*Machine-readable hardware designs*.
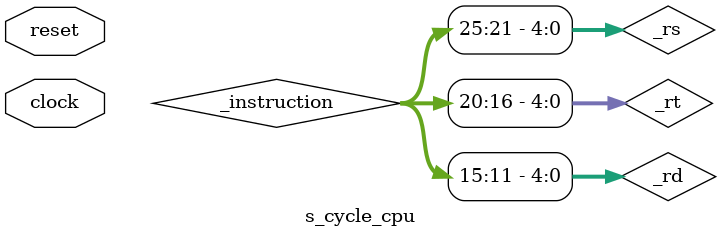
<source format=v>
/*
利用实现的各个基本模块，实现一个能执行addu指令的单周期CPU。
顶层模块定义如下：
module s_cycle_cpu(clock,reset);

//输入

input clock;

input reset;
*/
module s_cycle_cpu(clock,reset);
    input clock;
    input reset;

    wire [31:0] _pc;
    wire [31:0] _npc;
    wire [31:0] _instruction;
    wire [31:0] _a;
    wire [31:0] _b;
    wire [31:0] _data_write;
    wire [4:0] _rs;
    wire [4:0] _rt;
    wire [4:0] _rd;
    wire _reg_write;
    wire [3:0] _aluop;

    // get PC then PC+4
    pc PC ( .pc(_pc),
            .npc(_npc),
            .clock(clock),
            .reset(reset)
          );
    assign _npc = _pc + 32'h00000004;
    
    // use pc to get instruction
    im IM ( .instruction(_instruction),
            .pc(_pc)
          );
    
    // decode and get source and target rigister
    assign _rs = _instruction[25:21];
    assign _rt = _instruction[20:16];
    assign _rd = _instruction[15:11];

    // decode and write back
    gpr GPR (.a(_a),
             .b(_b),
             .rs(_rs),
             .rt(_rt),
             .num_write(_rd),
             .data_write(_data_write),
             .reg_write(_reg_write),
             .clock(clock)
            );
    // get result
    alu ALU (.c(_data_write),
             .a(_a),
             .b(_b),
             .aluop(_aluop)
            );
    
    ctrl CTRL (
        .reg_write(_reg_write),
        .aluop(_aluop),
        .op(_instruction[31:26]),
        .funct(_instruction[5:0])
    );
endmodule
</source>
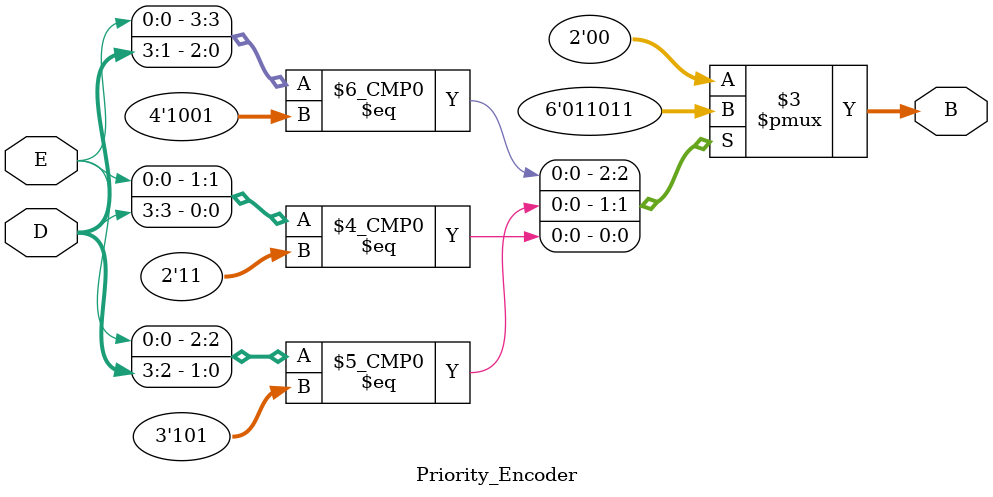
<source format=v>
module Priority_Encoder(
    input wire E,
    input wire [3:0] D,
    output reg [1:0] B
);

// assign B[1] = ((D[2] & ~D[3]) + D[3]) & E;
// assign B[0] = ((D[1] & ~D[2] & ~D[3]) + D[3]) & E;

// always @(*) begin
//     if(E == 1'b0)
//         B = 2'b00;
//     else if(D[0] == 1'b1 && D[3:1] == 3'b000)
//         B = 2'b00;
//     else if(D[1] == 1 && D[3:2] == 2'b00)
//         B = 2'b01;
//     else if(D[2] == 1'b1 && D[3] == 1'b0)
//         B = 2'b10;
//     else if(D[3] == 1'b1)
//         B = 2'b11;
//     else B = 2'b00;
// end

always @(*) begin
    casex({E, D})
        5'b10001: B = 2'b00;
        5'b1001x: B = 2'b01;
        5'b101xx: B = 2'b10;
        5'b11xxx: B = 2'b11;
        default: B = 2'b00;
    endcase
end

endmodule
</source>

*Problem to solve*.
From the first line to the last, write out the data above exactly. Omit the pictures.

*Your response*.
<source format=v>
/*
利用实现的各个基本模块，实现一个能执行addu指令的单周期CPU。
顶层模块定义如下：
module s_cycle_cpu(clock,reset);

//输入

input clock;

input reset;
*/
module s_cycle_cpu(clock,reset);
    input clock;
    input reset;

    wire [31:0] _pc;
    wire [31:0] _npc;
    wire [31:0] _instruction;
    wire [31:0] _a;
    wire [31:0] _b;
    wire [31:0] _data_write;
    wire [4:0] _rs;
    wire [4:0] _rt;
    wire [4:0] _rd;
    wire _reg_write;
    wire [3:0] _aluop;

    // get PC then PC+4
    pc PC ( .pc(_pc),
            .npc(_npc),
            .clock(clock),
            .reset(reset)
          );
    assign _npc = _pc + 32'h00000004;
    
    // use pc to get instruction
    im IM ( .instruction(_instruction),
            .pc(_pc)
          );
    
    // decode and get source and target rigister
    assign _rs = _instruction[25:21];
    assign _rt = _instruction[20:16];
    assign _rd = _instruction[15:11];

    // decode and write back
    gpr GPR (.a(_a),
             .b(_b),
             .rs(_rs),
             .rt(_rt),
             .num_write(_rd),
             .data_write(_data_write),
             .reg_write(_reg_write),
             .clock(clock)
            );
    // get result
    alu ALU (.c(_data_write),
             .a(_a),
             .b(_b),
             .aluop(_aluop)
            );
    
    ctrl CTRL (
        .reg_write(_reg_write),
        .aluop(_aluop),
        .op(_instruction[31:26]),
        .funct(_instruction[5:0])
    );
endmodule
</source>
<source format=v>
module Priority_Encoder(
    input wire E,
    input wire [3:0] D,
    output reg [1:0] B
);

// assign B[1] = ((D[2] & ~D[3]) + D[3]) & E;
// assign B[0] = ((D[1] & ~D[2] & ~D[3]) + D[3]) & E;

// always @(*) begin
//     if(E == 1'b0)
//         B = 2'b00;
//     else if(D[0] == 1'b1 && D[3:1] == 3'b000)
//         B = 2'b00;
//     else if(D[1] == 1 && D[3:2] == 2'b00)
//         B = 2'b01;
//     else if(D[2] == 1'b1 && D[3] == 1'b0)
//         B = 2'b10;
//     else if(D[3] == 1'b1)
//         B = 2'b11;
//     else B = 2'b00;
// end

always @(*) begin
    casex({E, D})
        5'b10001: B = 2'b00;
        5'b1001x: B = 2'b01;
        5'b101xx: B = 2'b10;
        5'b11xxx: B = 2'b11;
        default: B = 2'b00;
    endcase
end

endmodule
</source>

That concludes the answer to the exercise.